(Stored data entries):
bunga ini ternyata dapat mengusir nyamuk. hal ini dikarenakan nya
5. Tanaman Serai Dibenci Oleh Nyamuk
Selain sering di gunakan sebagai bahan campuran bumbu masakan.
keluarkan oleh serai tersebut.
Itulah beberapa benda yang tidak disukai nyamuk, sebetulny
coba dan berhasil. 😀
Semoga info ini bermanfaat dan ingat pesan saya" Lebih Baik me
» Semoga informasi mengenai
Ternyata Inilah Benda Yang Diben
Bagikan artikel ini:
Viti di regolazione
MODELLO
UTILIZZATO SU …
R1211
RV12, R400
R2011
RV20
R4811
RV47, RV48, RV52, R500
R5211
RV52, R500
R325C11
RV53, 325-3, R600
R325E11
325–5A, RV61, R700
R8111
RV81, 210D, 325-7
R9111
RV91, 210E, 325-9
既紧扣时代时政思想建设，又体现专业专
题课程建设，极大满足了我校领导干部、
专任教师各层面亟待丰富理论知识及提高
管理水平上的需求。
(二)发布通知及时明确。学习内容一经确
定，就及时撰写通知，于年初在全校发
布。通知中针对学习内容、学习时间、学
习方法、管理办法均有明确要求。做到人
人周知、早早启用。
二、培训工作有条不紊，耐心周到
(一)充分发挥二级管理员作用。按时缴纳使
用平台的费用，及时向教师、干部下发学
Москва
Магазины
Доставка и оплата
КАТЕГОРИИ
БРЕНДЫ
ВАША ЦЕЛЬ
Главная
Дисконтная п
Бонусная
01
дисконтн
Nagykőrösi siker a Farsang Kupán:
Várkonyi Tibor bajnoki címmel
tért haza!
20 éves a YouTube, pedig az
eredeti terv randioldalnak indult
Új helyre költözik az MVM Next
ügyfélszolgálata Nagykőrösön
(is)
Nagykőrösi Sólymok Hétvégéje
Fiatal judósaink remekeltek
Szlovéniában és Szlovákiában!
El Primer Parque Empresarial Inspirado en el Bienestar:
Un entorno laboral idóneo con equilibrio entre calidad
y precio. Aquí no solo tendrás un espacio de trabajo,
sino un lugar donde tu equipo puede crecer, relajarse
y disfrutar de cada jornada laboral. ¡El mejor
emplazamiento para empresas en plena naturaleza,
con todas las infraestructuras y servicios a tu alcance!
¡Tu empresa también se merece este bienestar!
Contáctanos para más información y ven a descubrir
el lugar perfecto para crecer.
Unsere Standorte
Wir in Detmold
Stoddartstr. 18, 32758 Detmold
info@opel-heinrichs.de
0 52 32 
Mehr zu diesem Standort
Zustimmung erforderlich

(What is being asked): Retype all of the entries precisely as they are.

(Task output):
bunga ini ternyata dapat mengusir nyamuk. hal ini dikarenakan nya
5. Tanaman Serai Dibenci Oleh Nyamuk
Selain sering di gunakan sebagai bahan campuran bumbu masakan.
keluarkan oleh serai tersebut.
Itulah beberapa benda yang tidak disukai nyamuk, sebetulny
coba dan berhasil. 😀
Semoga info ini bermanfaat dan ingat pesan saya" Lebih Baik me
» Semoga informasi mengenai
Ternyata Inilah Benda Yang Diben
Bagikan artikel ini:
Viti di regolazione
MODELLO
UTILIZZATO SU …
R1211
RV12, R400
R2011
RV20
R4811
RV47, RV48, RV52, R500
R5211
RV52, R500
R325C11
RV53, 325-3, R600
R325E11
325–5A, RV61, R700
R8111
RV81, 210D, 325-7
R9111
RV91, 210E, 325-9
既紧扣时代时政思想建设，又体现专业专
题课程建设，极大满足了我校领导干部、
专任教师各层面亟待丰富理论知识及提高
管理水平上的需求。
(二)发布通知及时明确。学习内容一经确
定，就及时撰写通知，于年初在全校发
布。通知中针对学习内容、学习时间、学
习方法、管理办法均有明确要求。做到人
人周知、早早启用。
二、培训工作有条不紊，耐心周到
(一)充分发挥二级管理员作用。按时缴纳使
用平台的费用，及时向教师、干部下发学
Москва
Магазины
Доставка и оплата
КАТЕГОРИИ
БРЕНДЫ
ВАША ЦЕЛЬ
Главная
Дисконтная п
Бонусная
01
дисконтн
Nagykőrösi siker a Farsang Kupán:
Várkonyi Tibor bajnoki címmel
tért haza!
20 éves a YouTube, pedig az
eredeti terv randioldalnak indult
Új helyre költözik az MVM Next
ügyfélszolgálata Nagykőrösön
(is)
Nagykőrösi Sólymok Hétvégéje
Fiatal judósaink remekeltek
Szlovéniában és Szlovákiában!
El Primer Parque Empresarial Inspirado en el Bienestar:
Un entorno laboral idóneo con equilibrio entre calidad
y precio. Aquí no solo tendrás un espacio de trabajo,
sino un lugar donde tu equipo puede crecer, relajarse
y disfrutar de cada jornada laboral. ¡El mejor
emplazamiento para empresas en plena naturaleza,
con todas las infraestructuras y servicios a tu alcance!
¡Tu empresa también se merece este bienestar!
Contáctanos para más información y ven a descubrir
el lugar perfecto para crecer.
Unsere Standorte
Wir in Detmold
Stoddartstr. 18, 32758 Detmold
info@opel-heinrichs.de
0 52 32 
Mehr zu diesem Standort
Zustimmung erforderlich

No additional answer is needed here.